Healthy living

Herbal remedies lack safety information

herbal remedies Side effects risk

Many herbal remedies on sale in the UK lack important safety information, researchers have warned.

A new EU law which came into force in April this year requires herbal medicinal products to be licensed, or to get Traditional Herbal Registration (THR), which means the information with the product has been approved.

The information provided with the herbal product should clearly explain the risk of side effects and possible interactions with prescribed medicines.

Researchers from the University of Leeds investigated the safety information supplied with 68 different preparations of five common herbal remedies: St John's wort, Asian ginseng, Echinacea, garlic and Ginkgo.

The products were chosen because they can cause potentially harmful effects in some people.

St John's wort can reduce the effectiveness of the contraceptive pill and can also affect warfarin, a drug used to prevent blood clotting.

Asian ginseng is not suitable for people with diabetes and Ginkgo and Echinacea can cause allergic reactions.

Even garlic can cause problems for some people as it can thin the blood and interfere with drugs used to treat HIV, the researchers said.

The study found that 93 per cent of the products looked at were unlicensed, which meant they did not have to meet any safety or quality standards, and over half were marketed as food supplements.

Only 13 per cent contained an information sheet and just three contained an acceptable amount of safety information.

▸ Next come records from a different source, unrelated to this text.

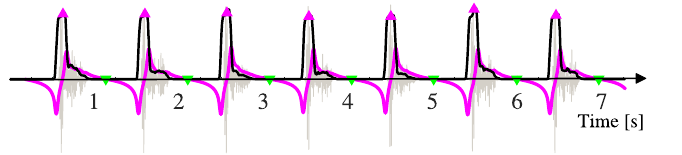
Figure 10. An example of a AR sound from database 26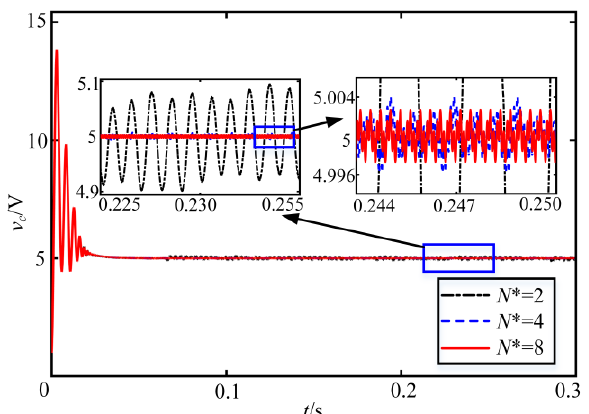
Figure 6. Comparative simulations with different N *. Table 2. Performance comparisons of the buck converter system in rated working case.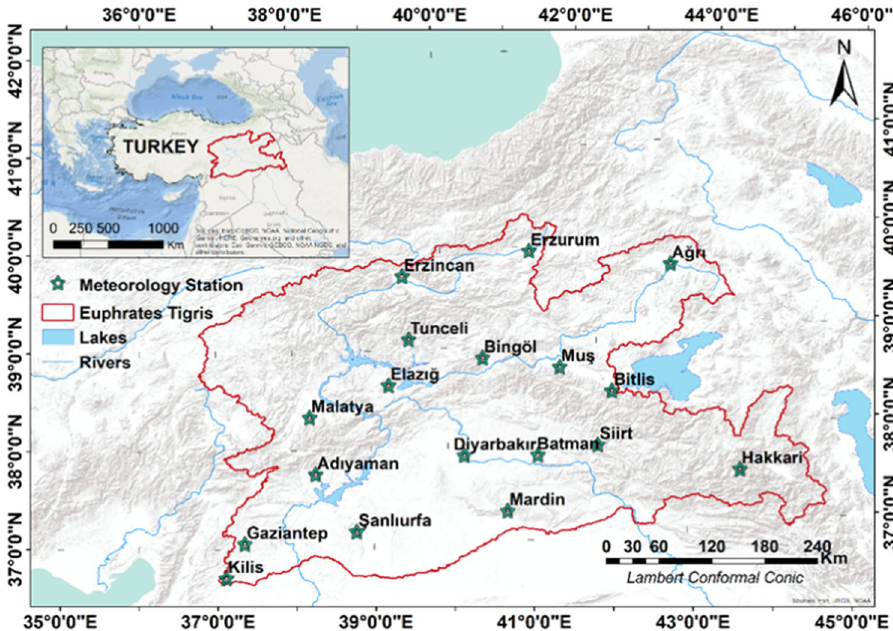
Fig. 2 Locations of precipita- tion measurement station in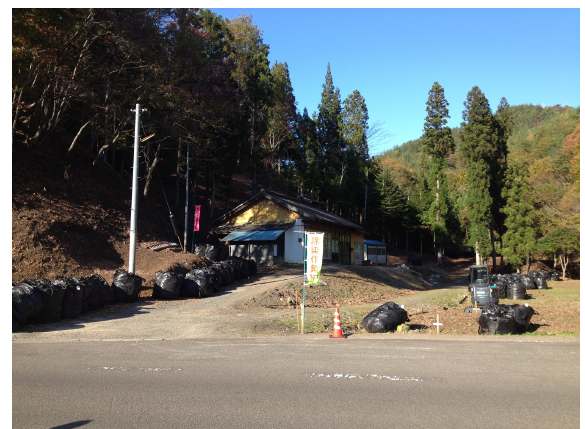
Figure 4. Illustration of the 20m decontaminated buffer zone in forested areas in the vicinity of houses. Example from Iitate village (Sasu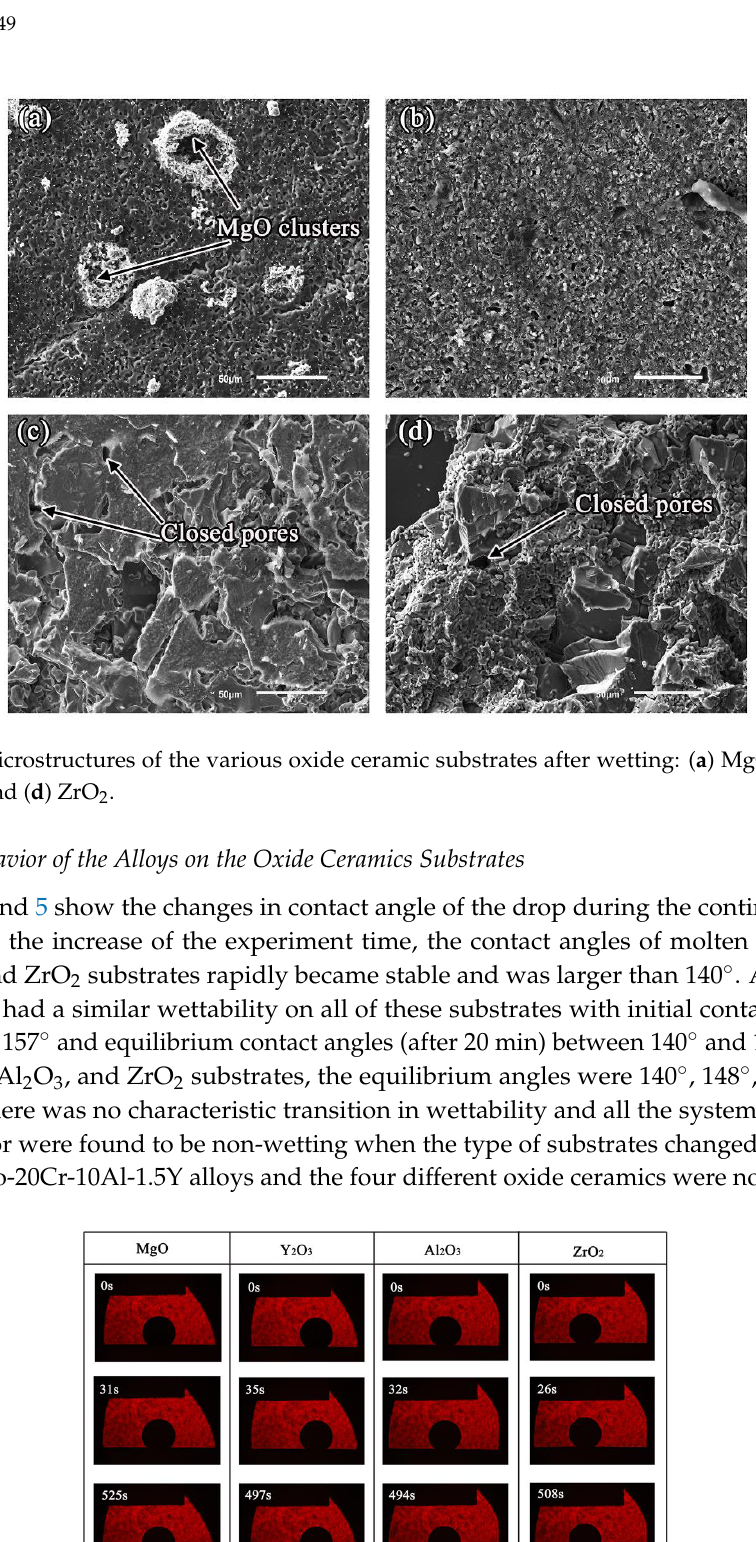
Figure 4. Wetting process of the Ni-20Co-20Cr-10Al-1.5Y alloys on various ceramic substrates substrates at 1873 K.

Theo Raynor, professor of pharmacy at the university, said: "Consumers need reliable and comprehensive information when buying herbal remedies – information which tells them whether the remedy is suitable for them.

"I would advise anyone buying a herbal medicine to check the box or packaging contains the 'THR' logo, which shows that the information it comes with has been approved.

"Herbal medicines should, ideally, be purchased where trained staff are available, so that consumers can have any questions answered. This information should be available from pharmacists.

"People should also always tell their doctor about herbal medicines they are taking, so they receive the best possible care."

The study is published in the journal BMC Medicine.